Blood Work to Rule Out Type 1 Diabetes
To rule out Type 1 diabetes, blood work should include fasting plasma glucose (FPG), 2-hour plasma glucose during oral glucose tolerance test (OGTT), A1C, and islet autoantibody testing (GAD65, IA-2, ZnT8, and insulin autoantibodies).

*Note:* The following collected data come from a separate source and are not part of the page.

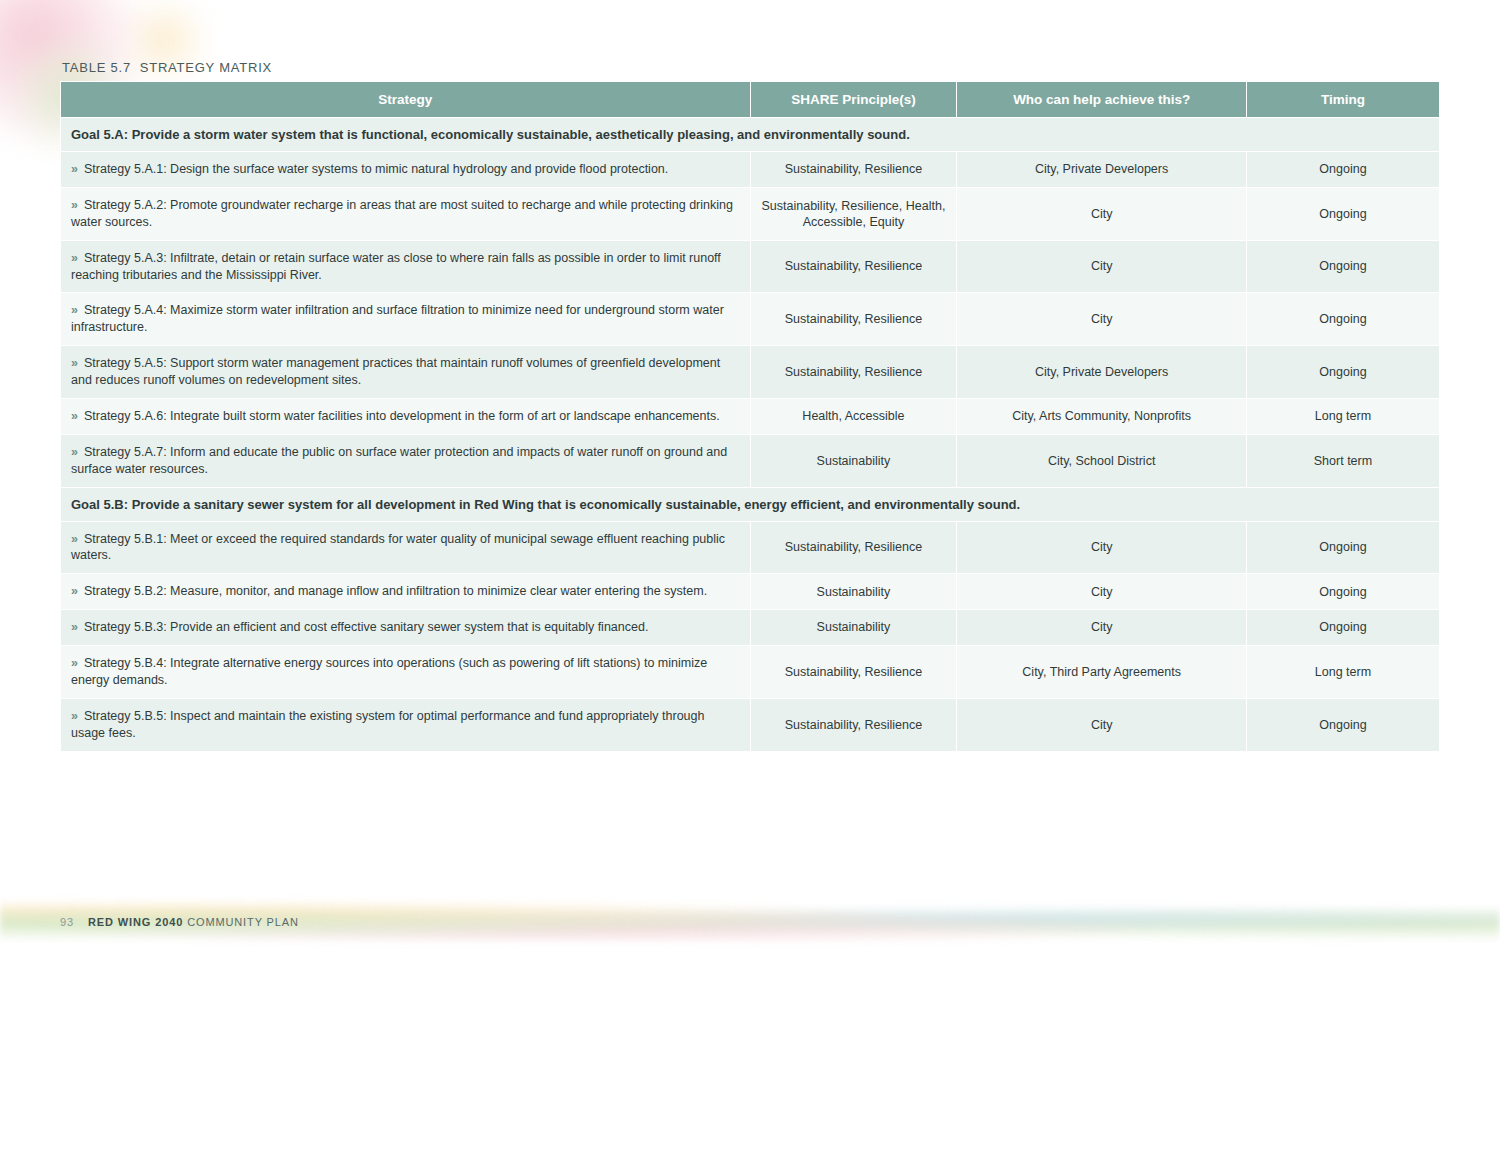TABLE 5.7 STRATEGY MATRIX
| Strategy | SHARE Principle(s) | Who can help achieve this? | Timing |
| --- | --- | --- | --- |
| Goal 5.A: Provide a storm water system that is functional, economically sustainable, aesthetically pleasing, and environmentally sound. |
| » Strategy 5.A.1: Design the surface water systems to mimic natural hydrology and provide flood protection. | Sustainability, Resilience | City, Private Developers | Ongoing |
| » Strategy 5.A.2: Promote groundwater recharge in areas that are most suited to recharge and while protecting drinking water sources. | Sustainability, Resilience, Health, Accessible, Equity | City | Ongoing |
| » Strategy 5.A.3: Infiltrate, detain or retain surface water as close to where rain falls as possible in order to limit runoff reaching tributaries and the Mississippi River. | Sustainability, Resilience | City | Ongoing |
| » Strategy 5.A.4: Maximize storm water infiltration and surface filtration to minimize need for underground storm water infrastructure. | Sustainability, Resilience | City | Ongoing |
| » Strategy 5.A.5: Support storm water management practices that maintain runoff volumes of greenfield development and reduces runoff volumes on redevelopment sites. | Sustainability, Resilience | City, Private Developers | Ongoing |
| » Strategy 5.A.6: Integrate built storm water facilities into development in the form of art or landscape enhancements. | Health, Accessible | City, Arts Community, Nonprofits | Long term |
| » Strategy 5.A.7: Inform and educate the public on surface water protection and impacts of water runoff on ground and surface water resources. | Sustainability | City, School District | Short term |
| Goal 5.B: Provide a sanitary sewer system for all development in Red Wing that is economically sustainable, energy efficient, and environmentally sound. |
| » Strategy 5.B.1: Meet or exceed the required standards for water quality of municipal sewage effluent reaching public waters. | Sustainability, Resilience | City | Ongoing |
| » Strategy 5.B.2: Measure, monitor, and manage inflow and infiltration to minimize clear water entering the system. | Sustainability | City | Ongoing |
| » Strategy 5.B.3: Provide an efficient and cost effective sanitary sewer system that is equitably financed. | Sustainability | City | Ongoing |
| » Strategy 5.B.4: Integrate alternative energy sources into operations (such as powering of lift stations) to minimize energy demands. | Sustainability, Resilience | City, Third Party Agreements | Long term |
| » Strategy 5.B.5: Inspect and maintain the existing system for optimal performance and fund appropriately through usage fees. | Sustainability, Resilience | City | Ongoing |
93 RED WING 2040 COMMUNITY PLAN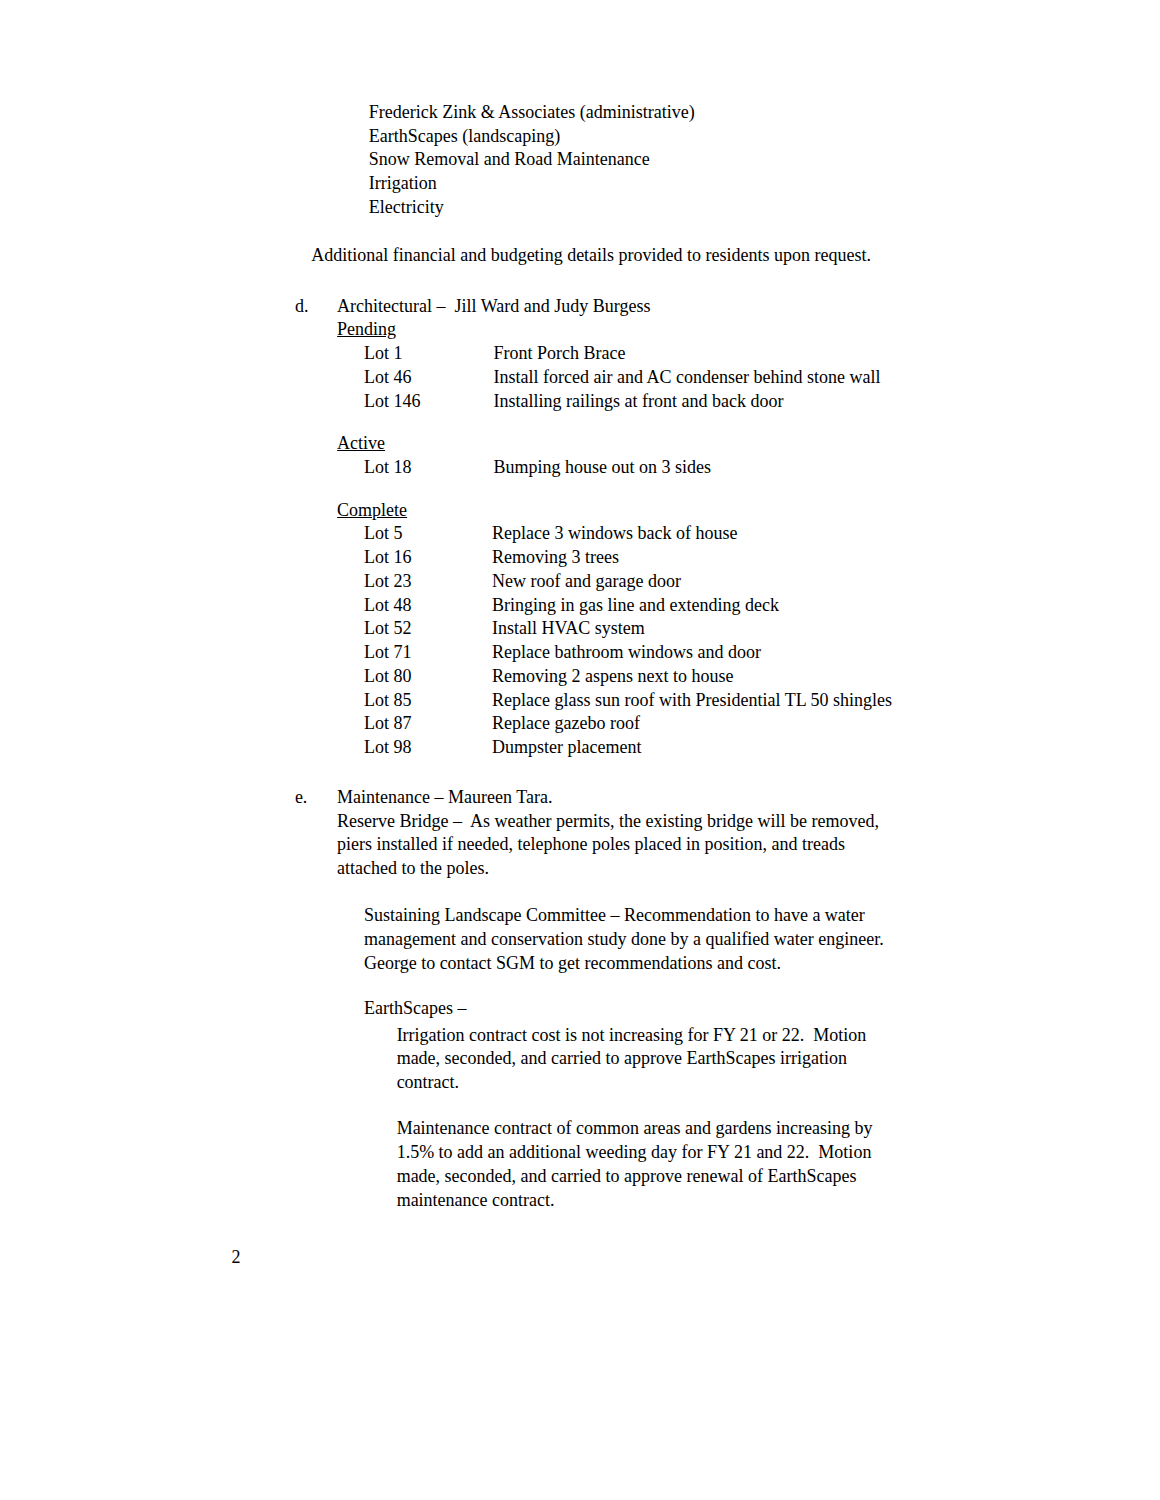Frederick Zink & Associates (administrative)
EarthScapes (landscaping)
Snow Removal and Road Maintenance
Irrigation
Electricity
Additional financial and budgeting details provided to residents upon request.
d.
Architectural – Jill Ward and Judy Burgess
Pending
| Lot 1 | Front Porch Brace |
| Lot 46 | Install forced air and AC condenser behind stone wall |
| Lot 146 | Installing railings at front and back door |
Active
| Lot 18 | Bumping house out on 3 sides |
Complete
| Lot 5 | Replace 3 windows back of house |
| Lot 16 | Removing 3 trees |
| Lot 23 | New roof and garage door |
| Lot 48 | Bringing in gas line and extending deck |
| Lot 52 | Install HVAC system |
| Lot 71 | Replace bathroom windows and door |
| Lot 80 | Removing 2 aspens next to house |
| Lot 85 | Replace glass sun roof with Presidential TL 50 shingles |
| Lot 87 | Replace gazebo roof |
| Lot 98 | Dumpster placement |
e.
Maintenance – Maureen Tara.
Reserve Bridge – As weather permits, the existing bridge will be removed, piers installed if needed, telephone poles placed in position, and treads attached to the poles.
Sustaining Landscape Committee – Recommendation to have a water management and conservation study done by a qualified water engineer. George to contact SGM to get recommendations and cost.
EarthScapes –
Irrigation contract cost is not increasing for FY 21 or 22. Motion made, seconded, and carried to approve EarthScapes irrigation contract.
Maintenance contract of common areas and gardens increasing by 1.5% to add an additional weeding day for FY 21 and 22. Motion made, seconded, and carried to approve renewal of EarthScapes maintenance contract.
2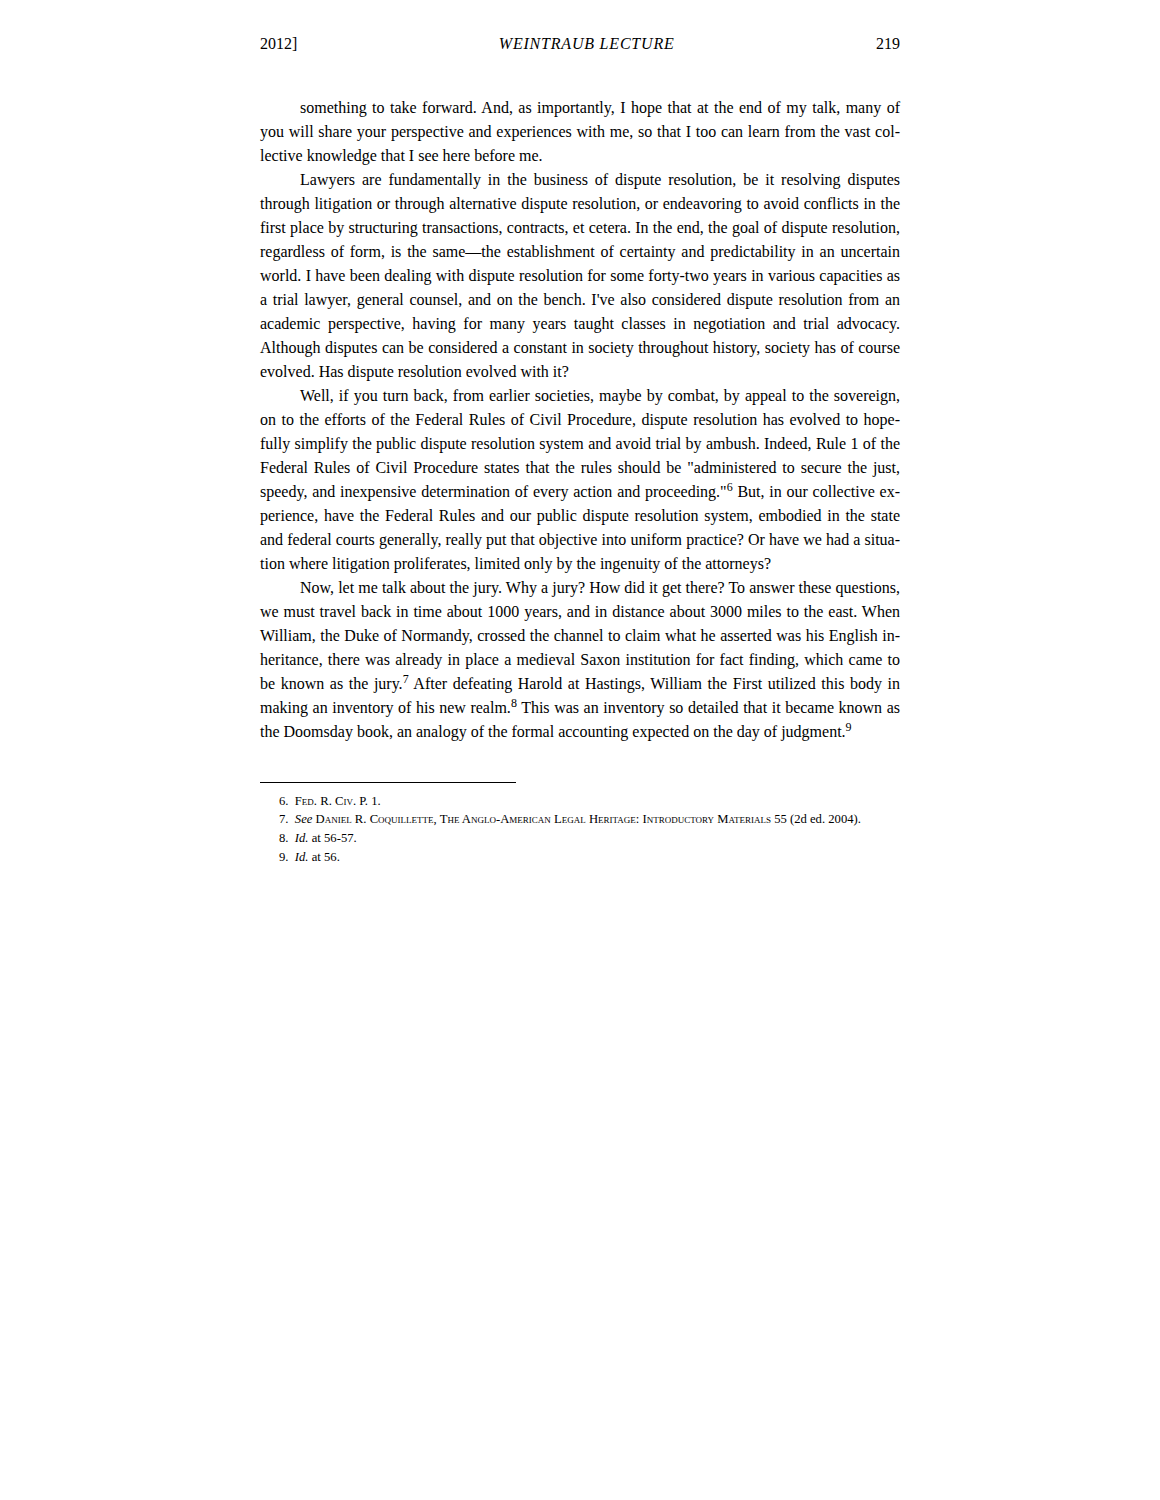2012] WEINTRAUB LECTURE 219
something to take forward. And, as importantly, I hope that at the end of my talk, many of you will share your perspective and experiences with me, so that I too can learn from the vast collective knowledge that I see here before me.
Lawyers are fundamentally in the business of dispute resolution, be it resolving disputes through litigation or through alternative dispute resolution, or endeavoring to avoid conflicts in the first place by structuring transactions, contracts, et cetera. In the end, the goal of dispute resolution, regardless of form, is the same—the establishment of certainty and predictability in an uncertain world. I have been dealing with dispute resolution for some forty-two years in various capacities as a trial lawyer, general counsel, and on the bench. I've also considered dispute resolution from an academic perspective, having for many years taught classes in negotiation and trial advocacy. Although disputes can be considered a constant in society throughout history, society has of course evolved. Has dispute resolution evolved with it?
Well, if you turn back, from earlier societies, maybe by combat, by appeal to the sovereign, on to the efforts of the Federal Rules of Civil Procedure, dispute resolution has evolved to hopefully simplify the public dispute resolution system and avoid trial by ambush. Indeed, Rule 1 of the Federal Rules of Civil Procedure states that the rules should be "administered to secure the just, speedy, and inexpensive determination of every action and proceeding."6 But, in our collective experience, have the Federal Rules and our public dispute resolution system, embodied in the state and federal courts generally, really put that objective into uniform practice? Or have we had a situation where litigation proliferates, limited only by the ingenuity of the attorneys?
Now, let me talk about the jury. Why a jury? How did it get there? To answer these questions, we must travel back in time about 1000 years, and in distance about 3000 miles to the east. When William, the Duke of Normandy, crossed the channel to claim what he asserted was his English inheritance, there was already in place a medieval Saxon institution for fact finding, which came to be known as the jury.7 After defeating Harold at Hastings, William the First utilized this body in making an inventory of his new realm.8 This was an inventory so detailed that it became known as the Doomsday book, an analogy of the formal accounting expected on the day of judgment.9
6. Fed. R. Civ. P. 1.
7. See Daniel R. Coquillette, The Anglo-American Legal Heritage: Introductory Materials 55 (2d ed. 2004).
8. Id. at 56-57.
9. Id. at 56.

Diagnostic Blood Tests for Glycemic Status
Primary Glycemic Tests
- Fasting Plasma Glucose (FPG): ≥126 mg/dL (7.0 mmol/L) after at least 8 hours of fasting 1
- 2-hour Plasma Glucose (2-h PG): ≥200 mg/dL (11.1 mmol/L) during 75g OGTT 1
- A1C: ≥6.5% (48 mmol/mol) using NGSP-certified method 1
- Random Plasma Glucose: ≥200 mg/dL (11.1 mmol/L) with classic symptoms 1
Confirmation Requirements
- Unless there is unequivocal hyperglycemia with classic symptoms, diagnosis requires two abnormal test results from the same sample or in two separate test samples 1
- If two different tests (such as A1C and FPG) are both above diagnostic thresholds, this confirms the diagnosis 1
Autoantibody Testing for Type 1 Diabetes
Essential Autoantibody Panel
- Glutamic Acid Decarboxylase (GAD65) autoantibodies 2
- Islet Antigen 2 (IA-2) autoantibodies 2
- Zinc Transporter 8 (ZnT8) autoantibodies 2
- Insulin autoantibodies (IAA) - only if not already on insulin therapy 2
Interpretation of Autoantibody Results
- The presence of one or more islet autoantibodies confirms the autoimmune etiology of Type 1 diabetes 2
- The presence of two or more autoantibodies is highly predictive of progression to clinical Type 1 diabetes 1, 2
- Note that 5-10% of Type 1 diabetes patients may be antibody-negative, particularly in individuals of African or Asian ancestry 2
Additional Testing to Differentiate Type 1 from Type 2 Diabetes
C-peptide Testing
- Random C-peptide with concurrent glucose: Helps assess endogenous insulin production 2
- Values <200 pmol/L (<0.6 ng/mL) suggest Type 1 diabetes
- Values >600 pmol/L (>1.8 ng/mL) suggest Type 2 diabetes
- Values between 200-600 pmol/L indicate indeterminate classification
Special Considerations
- For patients with hemoglobinopathies or conditions with altered red blood cell turnover (sickle cell disease, pregnancy, hemodialysis, recent blood loss/transfusion, erythropoietin therapy), only plasma glucose criteria should be used 1, 2
- Pre-analytic variability can be avoided by spinning and separating samples for plasma glucose immediately after they are drawn 1
Important Caveats
- Marked discordance between A1C and plasma glucose levels should raise suspicion of A1C assay interference due to hemoglobin variants 1
- Obesity does not rule out Type 1 diabetes, as it can occur in individuals with obesity 2
- Incidental hyperglycemia may represent "stress hyperglycemia" rather than new-onset diabetes, especially in young children with acute illness 2
- Testing for diabetic ketoacidosis (DKA) is essential in the diagnostic workup, as approximately one-third of children with Type 1 diabetes present with DKA 2
By following this comprehensive testing approach, clinicians can effectively rule out Type 1 diabetes or confirm its diagnosis, enabling appropriate and timely treatment.